21 Cherokee Road · Track 20 · closer
The Cherokee Nation: Unseen Footprints
Reckons with the history of the Cherokee Nation's forced removal, acknowledging the painful legacy that preceded and enabled the development of Buckhead.
Lyrics
I stand here, where the street sign reads your name. Green metal, white letters. Cherokee. Cherokee Road. It's just a name, now. A direction. Before the asphalt, there was a trace. A path worn by moccasins, not tires. Through a forest that breathed a different air. Then, in '28, a glint in the red clay. Gold. And the fever started. A hunger for land that was not empty. And oh, the irony hangs in the humid air. Cherokee Road, a monument to what isn't there. Paved smooth over a million unseen footprints. A quiet street that holds a violent secret. Your name is a ghost. I hear the scratch of a president's pen.
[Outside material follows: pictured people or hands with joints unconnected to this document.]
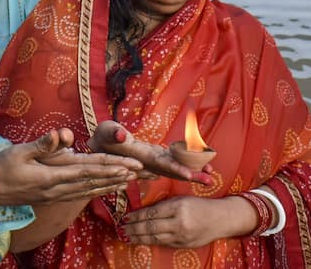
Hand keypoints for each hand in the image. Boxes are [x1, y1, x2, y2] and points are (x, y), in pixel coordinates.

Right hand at [0, 129, 142, 207]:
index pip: (87, 169)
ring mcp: (55, 195)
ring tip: (130, 179)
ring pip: (89, 189)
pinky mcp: (52, 196)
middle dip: (117, 175)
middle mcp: (57, 189)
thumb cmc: (2, 167)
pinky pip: (80, 193)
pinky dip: (96, 189)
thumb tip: (63, 134)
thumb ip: (42, 144)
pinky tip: (105, 187)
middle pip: (93, 181)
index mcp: (51, 176)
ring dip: (111, 184)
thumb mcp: (19, 150)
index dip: (109, 166)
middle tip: (140, 171)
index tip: (128, 163)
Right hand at [89, 121, 212, 184]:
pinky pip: (172, 163)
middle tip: (210, 179)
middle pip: (171, 170)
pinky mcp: (153, 157)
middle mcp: (147, 162)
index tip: (189, 174)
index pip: (158, 163)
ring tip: (210, 173)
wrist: (100, 146)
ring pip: (174, 168)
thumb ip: (112, 132)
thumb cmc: (102, 136)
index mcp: (138, 156)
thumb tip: (121, 134)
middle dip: (190, 175)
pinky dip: (185, 164)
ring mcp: (151, 162)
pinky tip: (199, 164)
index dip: (174, 168)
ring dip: (191, 171)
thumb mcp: (106, 131)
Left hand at [119, 196, 236, 247]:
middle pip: (151, 227)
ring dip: (139, 238)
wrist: (221, 218)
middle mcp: (179, 222)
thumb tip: (142, 211)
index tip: (125, 218)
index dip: (136, 216)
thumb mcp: (181, 199)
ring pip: (155, 238)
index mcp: (177, 207)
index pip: (151, 213)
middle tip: (121, 230)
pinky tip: (141, 240)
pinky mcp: (184, 245)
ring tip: (127, 237)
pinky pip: (163, 243)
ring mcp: (182, 236)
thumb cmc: (198, 205)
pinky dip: (150, 242)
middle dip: (134, 229)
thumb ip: (163, 204)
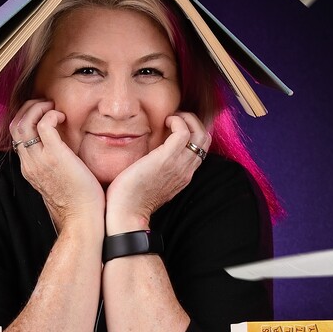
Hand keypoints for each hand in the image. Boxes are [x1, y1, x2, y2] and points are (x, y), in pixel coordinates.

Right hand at [10, 99, 104, 229]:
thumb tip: (65, 152)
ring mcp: (39, 160)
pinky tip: (63, 117)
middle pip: (15, 125)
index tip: (43, 113)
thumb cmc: (79, 202)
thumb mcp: (60, 182)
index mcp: (29, 169)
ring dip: (37, 108)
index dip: (26, 118)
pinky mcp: (54, 156)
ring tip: (53, 107)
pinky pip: (44, 124)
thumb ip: (56, 166)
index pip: (16, 136)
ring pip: (23, 122)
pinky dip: (51, 114)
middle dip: (28, 108)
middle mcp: (29, 163)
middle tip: (47, 104)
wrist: (83, 219)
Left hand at [105, 111, 210, 230]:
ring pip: (199, 133)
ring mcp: (179, 164)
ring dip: (186, 119)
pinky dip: (177, 121)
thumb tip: (149, 156)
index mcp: (184, 175)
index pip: (200, 148)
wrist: (127, 213)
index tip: (174, 126)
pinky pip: (183, 132)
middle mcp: (186, 170)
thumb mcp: (151, 182)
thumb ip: (158, 169)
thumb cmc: (131, 198)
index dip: (192, 131)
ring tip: (170, 119)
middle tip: (174, 119)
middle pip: (205, 138)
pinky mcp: (167, 158)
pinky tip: (164, 122)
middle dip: (193, 121)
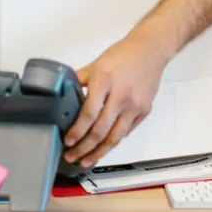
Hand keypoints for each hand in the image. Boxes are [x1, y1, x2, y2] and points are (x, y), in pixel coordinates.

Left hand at [63, 36, 169, 167]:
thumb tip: (61, 93)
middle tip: (72, 156)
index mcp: (104, 81)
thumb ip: (79, 80)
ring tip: (86, 160)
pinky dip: (113, 142)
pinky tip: (103, 148)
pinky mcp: (144, 111)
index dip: (77, 131)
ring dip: (99, 152)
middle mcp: (121, 95)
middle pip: (101, 131)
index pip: (89, 113)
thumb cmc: (123, 55)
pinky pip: (126, 132)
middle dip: (84, 148)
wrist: (150, 50)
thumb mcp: (95, 64)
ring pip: (115, 137)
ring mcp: (134, 105)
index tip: (68, 141)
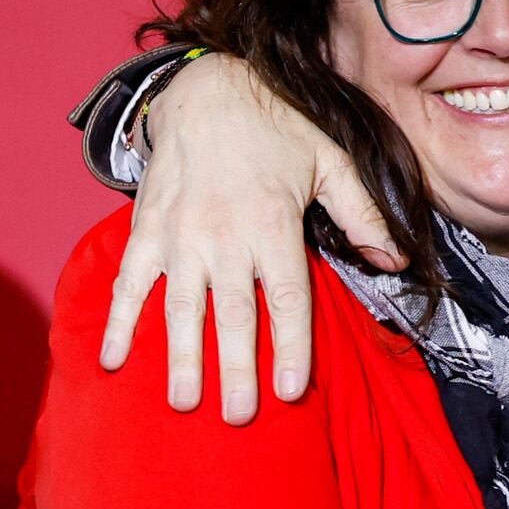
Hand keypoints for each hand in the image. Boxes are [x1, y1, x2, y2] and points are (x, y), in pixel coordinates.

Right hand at [100, 52, 398, 421]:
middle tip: (237, 418)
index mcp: (274, 226)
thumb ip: (362, 213)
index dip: (290, 348)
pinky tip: (113, 361)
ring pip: (180, 309)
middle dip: (236, 371)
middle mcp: (225, 237)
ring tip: (185, 403)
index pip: (287, 301)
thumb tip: (394, 260)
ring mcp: (180, 236)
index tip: (291, 391)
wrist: (209, 89)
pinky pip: (129, 283)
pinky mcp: (147, 230)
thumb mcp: (333, 161)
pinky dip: (118, 322)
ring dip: (182, 359)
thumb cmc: (277, 127)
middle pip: (234, 317)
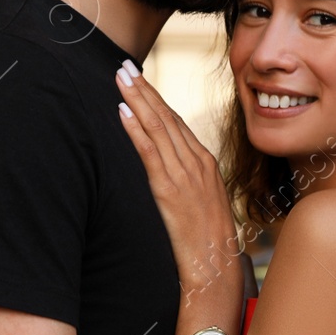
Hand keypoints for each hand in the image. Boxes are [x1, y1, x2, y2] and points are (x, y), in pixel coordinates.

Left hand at [115, 59, 242, 297]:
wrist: (216, 266)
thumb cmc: (209, 242)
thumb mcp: (203, 203)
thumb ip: (188, 181)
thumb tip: (170, 172)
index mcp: (205, 163)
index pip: (177, 122)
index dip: (156, 99)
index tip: (140, 80)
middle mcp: (196, 162)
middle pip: (166, 117)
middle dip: (144, 90)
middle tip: (124, 67)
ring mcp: (184, 174)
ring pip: (157, 127)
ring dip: (137, 100)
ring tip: (119, 79)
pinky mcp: (170, 189)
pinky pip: (150, 152)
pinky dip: (135, 129)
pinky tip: (122, 112)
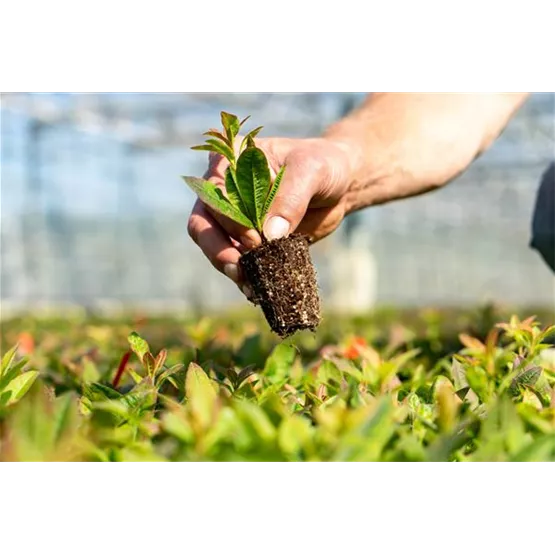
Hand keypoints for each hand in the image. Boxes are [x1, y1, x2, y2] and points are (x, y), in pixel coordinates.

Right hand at [187, 136, 354, 295]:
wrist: (339, 186)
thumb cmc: (323, 166)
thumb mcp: (312, 171)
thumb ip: (291, 197)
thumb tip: (271, 236)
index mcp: (231, 162)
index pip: (214, 194)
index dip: (229, 220)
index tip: (255, 239)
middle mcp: (224, 190)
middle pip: (203, 224)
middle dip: (217, 250)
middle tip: (238, 271)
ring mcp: (233, 219)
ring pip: (215, 247)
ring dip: (230, 268)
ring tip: (251, 287)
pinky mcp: (248, 242)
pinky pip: (238, 262)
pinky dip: (246, 278)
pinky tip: (258, 291)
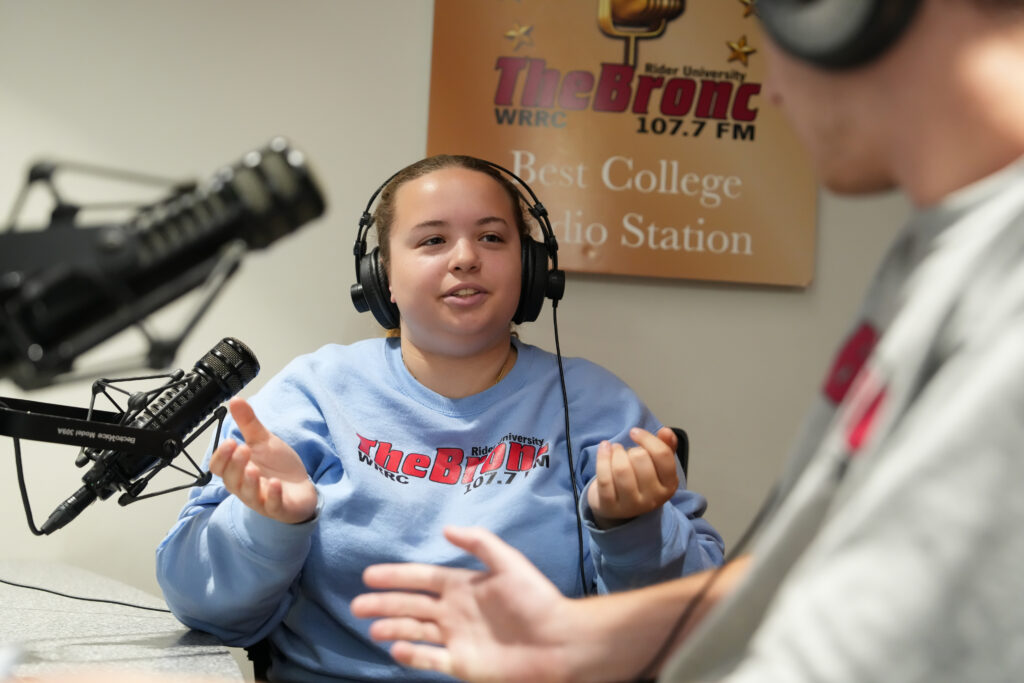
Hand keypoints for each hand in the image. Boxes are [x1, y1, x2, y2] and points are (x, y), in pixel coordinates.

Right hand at [208, 397, 317, 523]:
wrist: (301, 488)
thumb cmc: (277, 468)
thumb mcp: (263, 442)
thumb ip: (248, 423)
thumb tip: (235, 400)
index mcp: (238, 470)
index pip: (219, 467)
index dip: (221, 456)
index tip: (230, 441)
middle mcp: (245, 487)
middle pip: (231, 480)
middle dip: (235, 465)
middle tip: (242, 448)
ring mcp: (261, 499)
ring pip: (248, 495)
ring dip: (249, 481)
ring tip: (254, 468)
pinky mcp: (279, 508)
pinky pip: (272, 505)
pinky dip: (272, 495)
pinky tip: (275, 484)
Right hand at [351, 526, 580, 682]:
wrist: (560, 642)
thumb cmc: (538, 600)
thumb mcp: (510, 563)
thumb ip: (479, 543)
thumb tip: (445, 528)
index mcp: (463, 585)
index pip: (422, 578)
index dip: (397, 576)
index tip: (369, 574)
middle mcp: (455, 611)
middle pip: (412, 606)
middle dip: (384, 603)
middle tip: (356, 604)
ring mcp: (457, 639)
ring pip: (415, 632)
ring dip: (392, 628)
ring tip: (371, 627)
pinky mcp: (463, 664)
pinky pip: (431, 660)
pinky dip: (412, 655)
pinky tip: (396, 649)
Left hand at [587, 426, 679, 528]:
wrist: (617, 507)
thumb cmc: (638, 480)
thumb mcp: (656, 465)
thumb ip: (665, 446)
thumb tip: (666, 431)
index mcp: (669, 485)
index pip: (662, 455)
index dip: (647, 438)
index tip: (634, 432)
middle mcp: (653, 498)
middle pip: (640, 458)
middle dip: (630, 449)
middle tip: (625, 451)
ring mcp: (632, 505)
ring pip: (621, 470)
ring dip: (615, 453)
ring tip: (614, 450)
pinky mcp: (610, 507)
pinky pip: (604, 479)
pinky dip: (602, 459)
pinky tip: (603, 449)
Andrew Jackson, May 1830. An Act of Removal. I see John Ross, his face set against the tide. I see Major Ridge in the cold hall at New Echota. December '35. A treaty signed by the few, damning the many. A quiet, terrible bargain. And oh, the irony hangs in the humid air. Cherokee Road, a monument to what isn't there. Paved smooth over a million unseen footprints. A quiet street that holds a violent secret. Your name is a ghost. Then came the soldiers. Winfield Scott's orders. Eighteen thirty-eight. The summer of dust and tears. Sixteen thousand people driven from these hills. Four thousand shallow graves along the way. They walked west, so men like H. Gordon Jones could build east. This green lawn, this perfect symmetry... bought with their leaving. Now the sprinklers hiss on manicured grass. At number twenty-one, the lights come on. And the sign just stands there. Cherokee. A name. A road. An echo under my feet.